#### Written task
Below are the records; extract from them the line containing "Quando o OBZ" to the line containing "syarikat pindah rumah terbaik di", both lines included, exactly and with no pictures.

Data to examine Start Marker

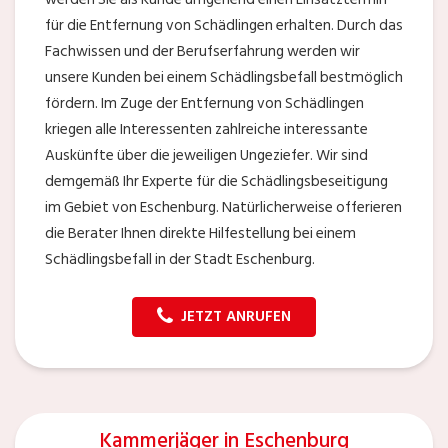
für die Entfernung von Schädlingen erhalten. Durch das
Fachwissen und der Berufserfahrung werden wir
unsere Kunden bei einem Schädlingsbefall bestmöglich
fördern. Im Zuge der Entfernung von Schädlingen
kriegen alle Interessenten zahlreiche interessante
Auskünfte über die jeweiligen Ungeziefer. Wir sind
demgemäß Ihr Experte für die Schädlingsbeseitigung
im Gebiet von Eschenburg. Natürlicherweise offerieren
die Berater Ihnen direkte Hilfestellung bei einem
Schädlingsbefall in der Stadt Eschenburg.
JETZT ANRUFEN
Kammerjäger in Eschenburg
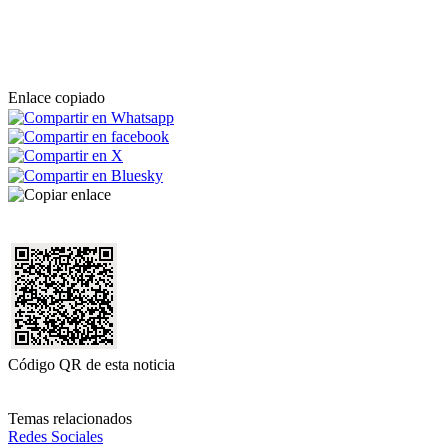
Enlace copiado
Código QR de esta noticia
Temas relacionados
Redes Sociales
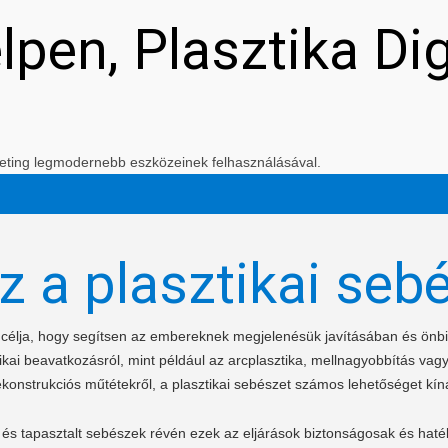
elpen, Plasztika Di
arketing legmodernebb eszközeinek felhasználásával.
z a plasztikai seb
t célja, hogy segítsen az embereknek megjelenésük javításában és ön
kai beavatkozásról, mint például az arcplasztika, mellnagyobbítás vagy
ekonstrukciós műtétekről, a plasztikai sebészet számos lehetőséget kíná
és tapasztalt sebészek révén ezek az eljárások biztonságosak és haté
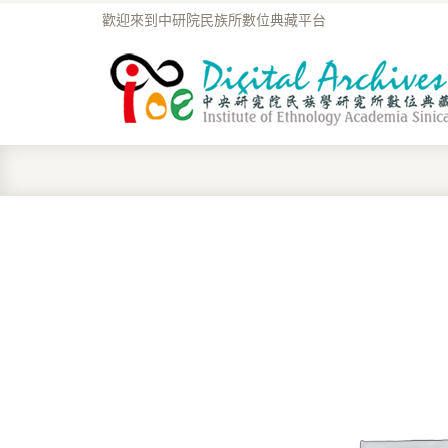
歡迎來到中研院民族所數位典藏平台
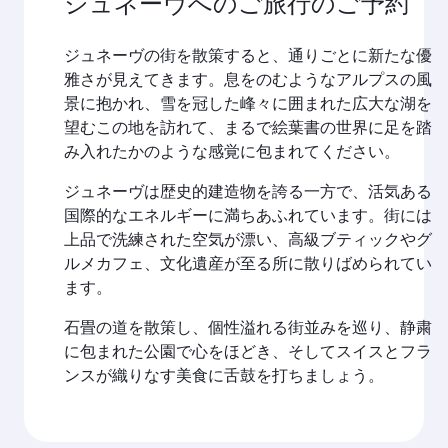
ジュネーヴへのご旅行のご予約
ジュネーヴの街を散策すると、通りごとに新たな優
雅さが見えてきます。息をのむようなアルプスの風
景に抱かれ、雪を冠した峰々に囲まれた広大な湖を
望むこの地を訪れて、まるで絵葉書の世界に足を踏
み入れたかのような感覚に包まれてください。
ジュネーヴは歴史的建造物を誇る一方で、活気ある
国際的なエネルギーに満ちあふれています。街には
上品で洗練された空気が漂い、高級ブティックやグ
ルメカフェ、文化遺産が至る所に散りばめられてい
ます。
石畳の道を散策し、個性溢れる街並みを巡り、静粛
に包まれた公園で心をほどき、そしてスイスとフラ
ンスが織りなす美食に舌鼓を打ちましょう。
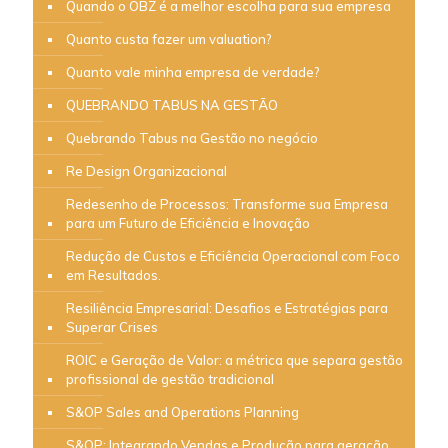
Quando o OBZ é a melhor escolha para sua empresa
Quanto custa fazer um valuation?
Quanto vale minha empresa de verdade?
QUEBRANDO TABUS NA GESTÃO
Quebrando Tabus na Gestão no negócio
Re Design Organizacional
Redesenho de Processos: Transforme sua Empresa
para um Futuro de Eficiência e Inovação
Redução de Custos e Eficiência Operacional com Foco
em Resultados.
Resiliência Empresarial: Desafios e Estratégias para
Superar Crises
ROIC e Geração de Valor: a métrica que separa gestão
profissional de gestão tradicional
S&OP Sales and Operations Planning
S&OP: Integrando Vendas e Produção para geração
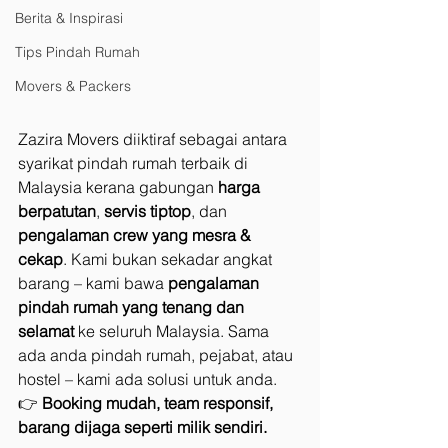
Berita & Inspirasi
Tips Pindah Rumah
Movers & Packers
Zazira Movers diiktiraf sebagai antara 
syarikat pindah rumah terbaik di 
Malaysia kerana gabungan 
harga 
berpatutan
, 
servis tiptop
, dan 
pengalaman crew yang mesra & 
cekap
. Kami bukan sekadar angkat 
barang – kami bawa 
pengalaman 
pindah rumah yang tenang dan 
selamat
 ke seluruh Malaysia. Sama 
ada anda pindah rumah, pejabat, atau 
hostel – kami ada solusi untuk anda.
👉 
Booking mudah, team responsif, 
barang dijaga seperti milik sendiri.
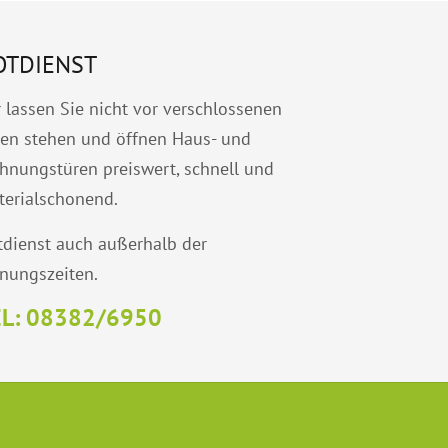
OTDIENST
 lassen Sie nicht vor verschlossenen
ren stehen und öffnen Haus- und
nungstüren preiswert, schnell und
terialschonend.
dienst auch außerhalb der
nungszeiten.
L: 08382/6950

Data to examine End Marker

#### Answer section
Quando o OBZ é a melhor escolha para sua empresa
Quanto custa fazer um valuation?
Quanto vale minha empresa de verdade?
QUEBRANDO TABUS NA GESTÃO
Quebrando Tabus na Gestão no negócio
Re Design Organizacional
Redesenho de Processos: Transforme sua Empresa
para um Futuro de Eficiência e Inovação
Redução de Custos e Eficiência Operacional com Foco
em Resultados.
Resiliência Empresarial: Desafios e Estratégias para
Superar Crises
ROIC e Geração de Valor: a métrica que separa gestão
profissional de gestão tradicional
S&OP Sales and Operations Planning
S&OP: Integrando Vendas e Produção para geração
Berita & Inspirasi
Tips Pindah Rumah
Movers & Packers
Zazira Movers diiktiraf sebagai antara 
syarikat pindah rumah terbaik di 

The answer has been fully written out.